Given entries ->

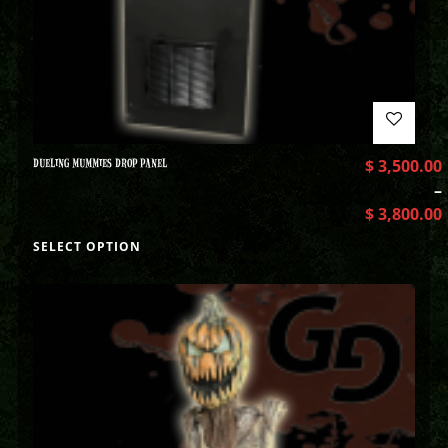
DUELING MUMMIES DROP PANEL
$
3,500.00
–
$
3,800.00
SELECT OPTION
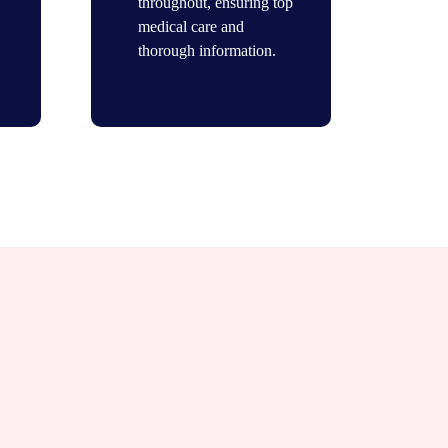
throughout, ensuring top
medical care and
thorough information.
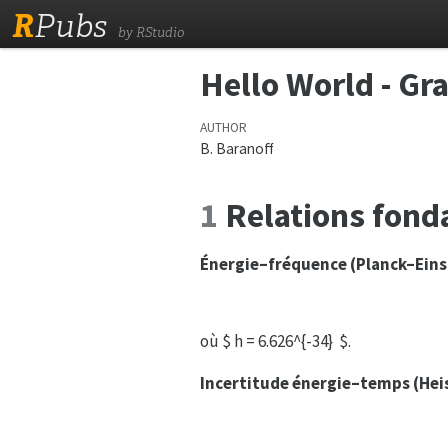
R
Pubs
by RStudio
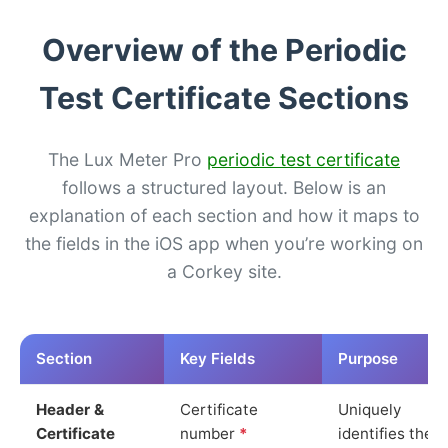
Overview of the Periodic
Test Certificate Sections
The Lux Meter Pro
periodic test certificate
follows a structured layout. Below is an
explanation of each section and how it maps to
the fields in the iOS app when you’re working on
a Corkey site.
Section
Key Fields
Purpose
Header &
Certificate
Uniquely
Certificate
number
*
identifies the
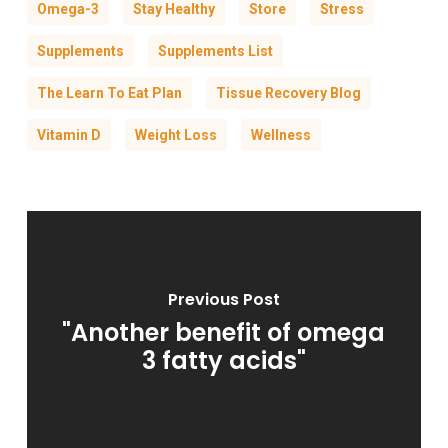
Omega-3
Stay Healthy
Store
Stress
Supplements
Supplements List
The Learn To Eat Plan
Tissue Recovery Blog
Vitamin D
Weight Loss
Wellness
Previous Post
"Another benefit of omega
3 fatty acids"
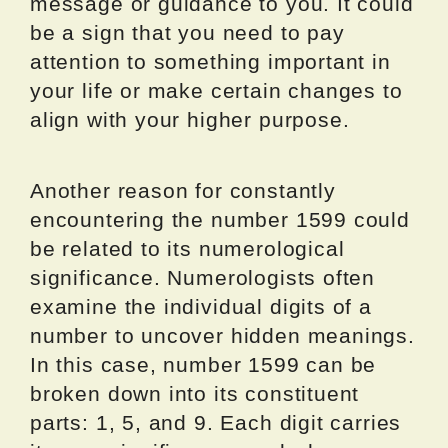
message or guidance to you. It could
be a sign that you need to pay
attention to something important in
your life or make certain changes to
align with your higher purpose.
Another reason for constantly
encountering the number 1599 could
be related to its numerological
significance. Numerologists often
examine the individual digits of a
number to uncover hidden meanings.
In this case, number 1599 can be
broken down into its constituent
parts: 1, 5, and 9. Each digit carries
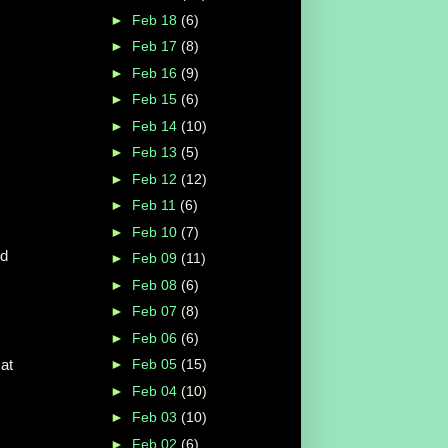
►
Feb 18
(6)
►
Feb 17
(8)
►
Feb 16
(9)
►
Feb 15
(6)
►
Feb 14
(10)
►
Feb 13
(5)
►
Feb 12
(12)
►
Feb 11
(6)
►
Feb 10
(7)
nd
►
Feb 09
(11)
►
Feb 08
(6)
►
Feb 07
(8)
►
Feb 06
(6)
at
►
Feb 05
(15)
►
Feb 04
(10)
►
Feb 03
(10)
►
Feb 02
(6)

--

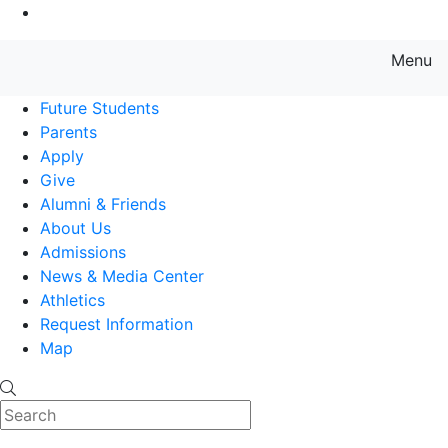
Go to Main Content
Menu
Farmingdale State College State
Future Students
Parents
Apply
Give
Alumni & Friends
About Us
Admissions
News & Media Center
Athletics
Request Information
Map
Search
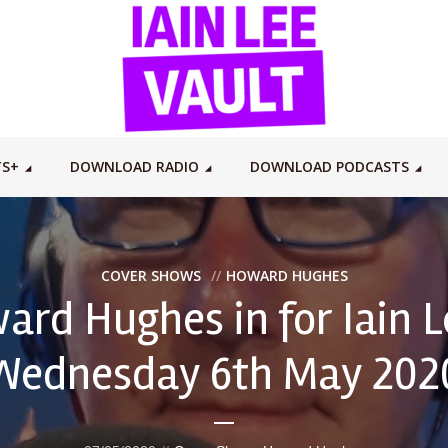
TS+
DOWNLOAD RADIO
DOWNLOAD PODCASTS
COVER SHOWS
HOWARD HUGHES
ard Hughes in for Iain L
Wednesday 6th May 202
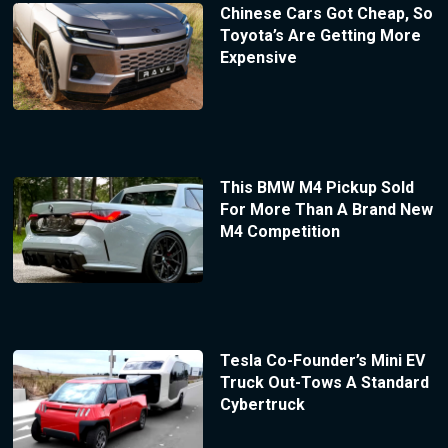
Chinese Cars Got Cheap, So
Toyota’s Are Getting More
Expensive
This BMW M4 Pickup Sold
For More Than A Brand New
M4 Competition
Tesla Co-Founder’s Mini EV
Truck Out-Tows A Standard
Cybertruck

Work to complete -> Write out the lines of the listing starting at the line that contains "throughout, ensuring top" and ending at the line that contains "parts: 1, 5, and 9. Each digit carries", with both of those lines included. Leave the pictures out of your answer.

Exercise response ->
throughout, ensuring top
medical care and
thorough information.
R
Pubs
by RStudio
Overview of the Periodic
Test Certificate Sections
The Lux Meter Pro
periodic test certificate
follows a structured layout. Below is an
explanation of each section and how it maps to
the fields in the iOS app when you’re working on
a Corkey site.
Section
Key Fields
Purpose
Header &
Certificate
Uniquely
Certificate
number
*
identifies the
Omega-3
Stay Healthy
Store
Stress
Supplements
Supplements List
The Learn To Eat Plan
Tissue Recovery Blog
Vitamin D
Weight Loss
Wellness
Previous Post
"Another benefit of omega
3 fatty acids"
message or guidance to you. It could
be a sign that you need to pay
attention to something important in
your life or make certain changes to
align with your higher purpose.
Another reason for constantly
encountering the number 1599 could
be related to its numerological
significance. Numerologists often
examine the individual digits of a
number to uncover hidden meanings.
In this case, number 1599 can be
broken down into its constituent
parts: 1, 5, and 9. Each digit carries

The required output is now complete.